At this writing, the Summit County Sheriff's Office has shared few details about the latest tragedy.
At 12:50 p.m. on the 25th, the SCSO reveals, local police were contacted about a skier who had collided with a tree. The office's release makes no mention of the specific run.
CPR was said to be in progress at the time of the call.
Shortly thereafter, the Keystone Ski Patrol transported the skier to Saint Anthony Keystone Medical Clinic, where he was pronounced dead.
No other information about the skier will be released until after next of kin is notified.
Mere hours later, the San Miguel County Sheriff's Office was dispatched to Telluride's Bear Creek, where a man subsequently ID'd as Wright was in dire condition.
Wright and two companions had been cutting through the area below Nellie Mine. However, the SMCSO notes that what happened to Wright wasn't witnessed by the others.
Both of the boarders with Wright were CPR-certified, but they were unable to reach him for approximately half an hour. At that time, he didn't have a pulse, and despite their efforts, they were unable to revive him.
In the announcement about Wright, San Miguel County Sheriff Bill Masters offered a statement about the area. "I would be remiss if I didn’t remind people of the dangers of venturing into the backcountry," he's quoted as saying. "We have this great white shark out there that’s a serious threat, and it’s called Bear Creek."
Like the February 6 death of Vail ski instructor Sam Failla, Wright's passing won't count toward the casualty total at Colorado ski areas, since neither man was in-bounds at a resort when they perished.

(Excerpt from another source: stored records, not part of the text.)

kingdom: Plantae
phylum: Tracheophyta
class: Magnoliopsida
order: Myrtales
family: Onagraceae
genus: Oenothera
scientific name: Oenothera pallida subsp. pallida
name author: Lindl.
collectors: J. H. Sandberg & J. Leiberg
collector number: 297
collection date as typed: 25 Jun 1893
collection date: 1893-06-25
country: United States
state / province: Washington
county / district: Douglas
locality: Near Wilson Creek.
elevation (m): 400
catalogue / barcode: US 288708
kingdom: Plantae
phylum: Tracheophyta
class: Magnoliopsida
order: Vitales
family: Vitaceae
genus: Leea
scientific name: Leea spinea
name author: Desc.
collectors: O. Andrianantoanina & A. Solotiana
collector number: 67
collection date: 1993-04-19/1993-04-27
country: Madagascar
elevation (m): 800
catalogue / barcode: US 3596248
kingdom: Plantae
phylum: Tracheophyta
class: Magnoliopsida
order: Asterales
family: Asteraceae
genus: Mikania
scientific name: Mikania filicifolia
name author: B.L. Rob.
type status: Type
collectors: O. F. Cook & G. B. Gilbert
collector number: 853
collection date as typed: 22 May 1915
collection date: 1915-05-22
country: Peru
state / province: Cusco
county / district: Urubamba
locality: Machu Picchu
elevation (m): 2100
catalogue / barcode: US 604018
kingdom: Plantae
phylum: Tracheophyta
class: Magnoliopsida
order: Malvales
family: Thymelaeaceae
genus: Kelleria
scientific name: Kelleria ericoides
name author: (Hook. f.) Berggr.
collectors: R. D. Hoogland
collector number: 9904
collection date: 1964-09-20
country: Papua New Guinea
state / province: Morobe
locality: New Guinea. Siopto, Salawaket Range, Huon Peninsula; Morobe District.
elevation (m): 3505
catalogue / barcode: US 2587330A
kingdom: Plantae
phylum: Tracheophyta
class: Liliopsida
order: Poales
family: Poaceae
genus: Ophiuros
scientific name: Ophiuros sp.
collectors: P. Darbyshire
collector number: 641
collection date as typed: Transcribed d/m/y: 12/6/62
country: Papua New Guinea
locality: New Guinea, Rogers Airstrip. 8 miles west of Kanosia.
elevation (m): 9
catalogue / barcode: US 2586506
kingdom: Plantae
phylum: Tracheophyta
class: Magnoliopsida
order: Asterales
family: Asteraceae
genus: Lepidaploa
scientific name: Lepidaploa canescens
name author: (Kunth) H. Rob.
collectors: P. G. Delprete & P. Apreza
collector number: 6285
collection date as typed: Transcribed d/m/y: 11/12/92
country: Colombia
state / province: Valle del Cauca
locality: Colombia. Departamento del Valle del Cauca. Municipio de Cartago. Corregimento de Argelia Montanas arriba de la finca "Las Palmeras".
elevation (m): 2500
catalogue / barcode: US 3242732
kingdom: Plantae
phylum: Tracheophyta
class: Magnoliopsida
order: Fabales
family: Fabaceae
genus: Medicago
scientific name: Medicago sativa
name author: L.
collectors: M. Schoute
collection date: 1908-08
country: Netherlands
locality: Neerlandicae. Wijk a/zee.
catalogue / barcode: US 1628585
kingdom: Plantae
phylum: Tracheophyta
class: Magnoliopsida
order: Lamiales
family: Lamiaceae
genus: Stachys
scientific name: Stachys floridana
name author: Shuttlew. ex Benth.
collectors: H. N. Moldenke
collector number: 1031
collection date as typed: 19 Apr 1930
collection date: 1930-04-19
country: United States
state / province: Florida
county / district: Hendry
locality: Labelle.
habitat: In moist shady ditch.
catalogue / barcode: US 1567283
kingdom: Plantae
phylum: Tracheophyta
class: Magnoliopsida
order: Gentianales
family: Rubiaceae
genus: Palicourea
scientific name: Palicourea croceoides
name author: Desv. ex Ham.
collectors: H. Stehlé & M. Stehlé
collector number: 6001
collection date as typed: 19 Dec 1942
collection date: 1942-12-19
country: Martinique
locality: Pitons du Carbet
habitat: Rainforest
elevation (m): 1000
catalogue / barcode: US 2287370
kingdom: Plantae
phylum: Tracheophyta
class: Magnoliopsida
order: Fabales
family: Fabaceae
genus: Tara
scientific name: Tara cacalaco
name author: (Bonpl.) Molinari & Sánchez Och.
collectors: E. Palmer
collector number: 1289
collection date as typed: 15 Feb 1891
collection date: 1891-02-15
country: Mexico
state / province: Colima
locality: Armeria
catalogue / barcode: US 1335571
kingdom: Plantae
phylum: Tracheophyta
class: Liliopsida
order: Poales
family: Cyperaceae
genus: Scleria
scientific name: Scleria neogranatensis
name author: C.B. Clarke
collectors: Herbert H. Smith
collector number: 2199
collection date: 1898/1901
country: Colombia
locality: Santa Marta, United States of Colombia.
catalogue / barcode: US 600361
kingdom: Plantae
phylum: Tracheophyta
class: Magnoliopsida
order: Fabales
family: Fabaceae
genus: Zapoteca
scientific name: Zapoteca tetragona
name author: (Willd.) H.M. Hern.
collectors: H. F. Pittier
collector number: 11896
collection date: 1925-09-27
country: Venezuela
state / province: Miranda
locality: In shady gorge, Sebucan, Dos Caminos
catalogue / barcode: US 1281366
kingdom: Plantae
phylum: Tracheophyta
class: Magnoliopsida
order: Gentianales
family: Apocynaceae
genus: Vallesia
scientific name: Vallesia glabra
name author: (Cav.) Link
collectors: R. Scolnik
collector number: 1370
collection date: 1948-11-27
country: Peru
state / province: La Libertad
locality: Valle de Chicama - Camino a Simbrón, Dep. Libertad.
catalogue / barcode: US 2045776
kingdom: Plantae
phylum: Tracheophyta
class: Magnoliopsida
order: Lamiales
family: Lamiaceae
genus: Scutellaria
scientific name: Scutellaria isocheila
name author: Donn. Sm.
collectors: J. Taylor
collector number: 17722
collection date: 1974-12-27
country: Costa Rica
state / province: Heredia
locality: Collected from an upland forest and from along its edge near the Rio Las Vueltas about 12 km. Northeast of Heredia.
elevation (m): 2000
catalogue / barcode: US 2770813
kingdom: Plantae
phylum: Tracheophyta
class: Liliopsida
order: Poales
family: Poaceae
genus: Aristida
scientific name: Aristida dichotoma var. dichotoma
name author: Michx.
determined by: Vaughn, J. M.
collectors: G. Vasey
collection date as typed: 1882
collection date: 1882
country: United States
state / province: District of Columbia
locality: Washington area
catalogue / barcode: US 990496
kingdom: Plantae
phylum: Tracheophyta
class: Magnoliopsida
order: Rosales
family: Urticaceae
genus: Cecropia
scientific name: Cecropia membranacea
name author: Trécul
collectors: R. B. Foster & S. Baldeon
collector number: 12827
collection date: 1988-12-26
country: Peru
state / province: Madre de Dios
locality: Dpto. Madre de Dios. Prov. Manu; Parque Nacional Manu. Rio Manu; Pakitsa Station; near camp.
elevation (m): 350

That means Sunday's death at Keystone is the third that we know about during the 2017-2018 season. Collin Zak, a 23-year-old Ohioan and member of the U.S. Armed Forces, died snowboarding at Monarch on December 2. Nathan Enright, a 21-year-old who'd recently moved to Larimer County from Libertyville, Illinois, to attend college, was severely injured at Keystone that same day and removed from life support on December 5, three days before the incident was made public.
As we've reported, Keystone didn't suffer a skiing casualty during the 2016-2017 season. Enright was the first person to die at Keystone since Boulder artist Jason Taylor in January 2016, during the 2015-2016 season. What happened after Taylor's accident is recounted in "Grief Over Skiing Death Compounded by Organ, Tissue Donation Failure," published earlier this month.
But according to the Summit Daily News, which produced an impressive series about skiing deaths in April 2017, the destination has seen more than its share of tragedy. The paper, which documented 137 deaths at Colorado ski areas over the previous decade, listed 22 deaths at Keystone, including that of ABC reporter John McWethy, who died there in 2008. Westword contributor Teague Bohlen included McWethy in his list of the ten Colorado ski accidents that made national headlines last year.
The deaths of Enright and the latest victim bring that sum to 24. But the current total of three in-bounds skiing casualties is considerably lower than the fourteen who died at Colorado resorts during the 2016-2017 season. And Dave Byrd, director of risk and regulatory affairs for the Colorado-based National Ski Areas Association, recently stressed to us that the pastime is less risky than many people realize. In his words, "I think there's a misperception out there about how dangerous the sport of skiing is. The fatalities are low compared to the number and volume of skiers we have nationwide, and we try to place that into context. For example, people are surprised when they find out that fewer people die skiing than die by lightning."